Его жизнь была простой, но полной. Хатим вставал с рассветом, молился в тишине собора, где витражи отбрасывали цветные блики на его чёрную рубашку с белым воротником. Днём он служил: крестил младенцев, венчал влюблённых, провожал ушедших. Но его истинное призвание было за пределами алтаря. Он помогал всем, чем мог. Бездомному у Сены находил тёплую одежду, мигрантам из Сирии, бежавшим в Париж в 2015, переводил документы, а детям из Маре, где рос сам, рассказывал истории о Моисее, Иисусе и Мухаммеде, чтобы те не делили друг друга.
Его доброта была почти осязаемой. Когда в 2019 году Нотр-Дам горел, Хатим, тогда 34-летний, стоял среди толпы, молясь, а после помогал собирать пожертвования на восстановление. Он не осуждал тех, кто сомневался в вере, не спорил с атеистами, приходившими в собор из любопытства. «Каждый несёт свой свет», – говорил он, улыбаясь так, что морщины у глаз делали его лицо ещё теплее. Его чистота поражала: он не искал выгоды, не держал зла, даже когда слышал шепотки о своей «странной» семье – еврейско-мусульманской, породившей христианина.

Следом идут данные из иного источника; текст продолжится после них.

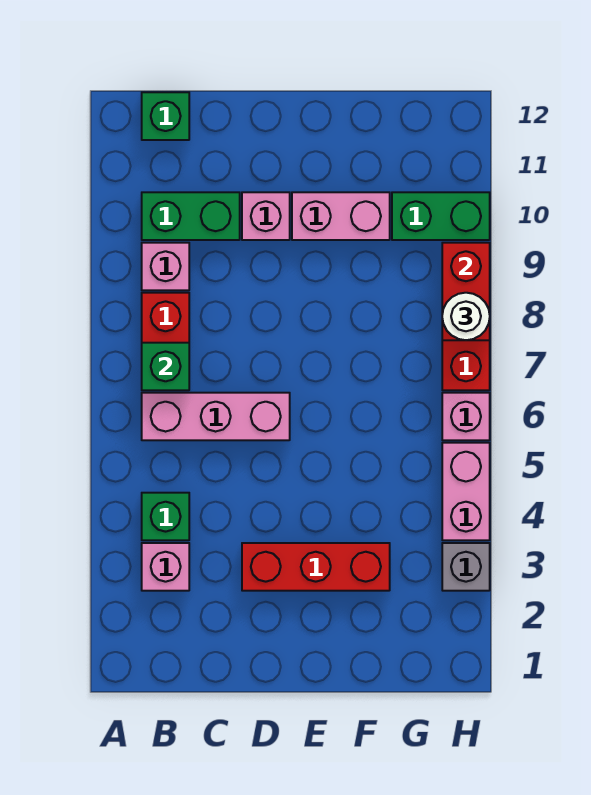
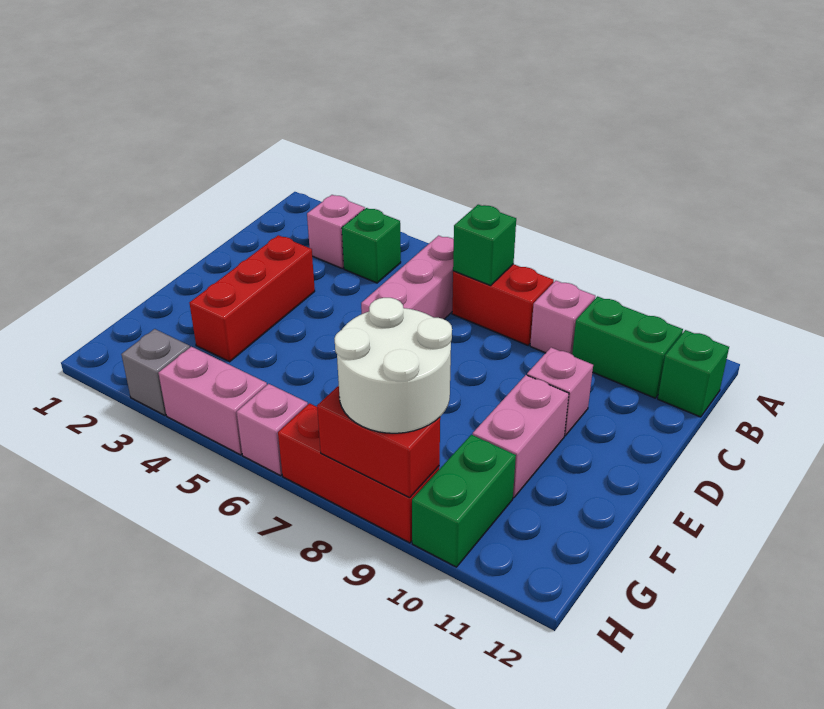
green 1x2 brick [142,192,240,240] -> green 1x2 brick turned to [572,296,683,398]
white 1x1 round brick [442,293,490,340] -> white 2x2 round brick [334,298,452,433]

В 2022 году, когда Хатиму было 37 лет, Париж ещё дрожал от пандемии. Его родители, Давид и Лейла Ахир, ушли один за другим, сражённые коронавирусом. Давид, 72-летний лингвист, умер в больнице, шепча псалмы, а Лейла, 70-летняя переводчица, угасла дома, держа Коран. Хатим, в рубашке священника, хоронил их с тяжёлым сердцем, но без горечи. «Они научили меня свету», – сказал он, молясь в Нотр-Даме. Их смерть сделала его ещё добрее, укрепив решимость помогать всем, пока он сам дышит.
Хатим жил в маленькой квартире недалеко от собора, где на полке стояли те же синяя Тора, зелёный Коран и чёрная Библия, что в детстве. Он не пользовался соцсетями, не имел смартфона, предпочитая книги и разговоры. Вечерами, попивая кофе, он читал псалмы, суры или Евангелие, находя в них общий ритм. Его борода, густая, но аккуратная, с лёгкой сединой, стала его знаком. Прихожане шутили: «Вы как Иисус, отец Хатим». Он смеялся: «Я лишь пытаюсь быть человеком».

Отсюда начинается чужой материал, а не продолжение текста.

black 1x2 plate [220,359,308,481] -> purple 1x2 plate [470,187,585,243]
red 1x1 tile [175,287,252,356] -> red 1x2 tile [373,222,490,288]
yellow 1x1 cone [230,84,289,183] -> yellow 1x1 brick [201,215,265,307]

К 40-летию, в апреле 2025 года, Хатим оставался обычным священником, отвергая предложения стать настоятелем. Его жизнь была служением. Он помогал беженцам, кормил бедных, утешал скорбящих. Париж знал его как человека, чьи руки всегда открыты, а сердце – чисто, как витражи Нотр-Дама, восстановленного к тому времени. Но в ту весну, в ночь, когда он молился один в соборе, всё изменилось. Старик в плаще вошёл в тишину, и свет витражей стал ярче.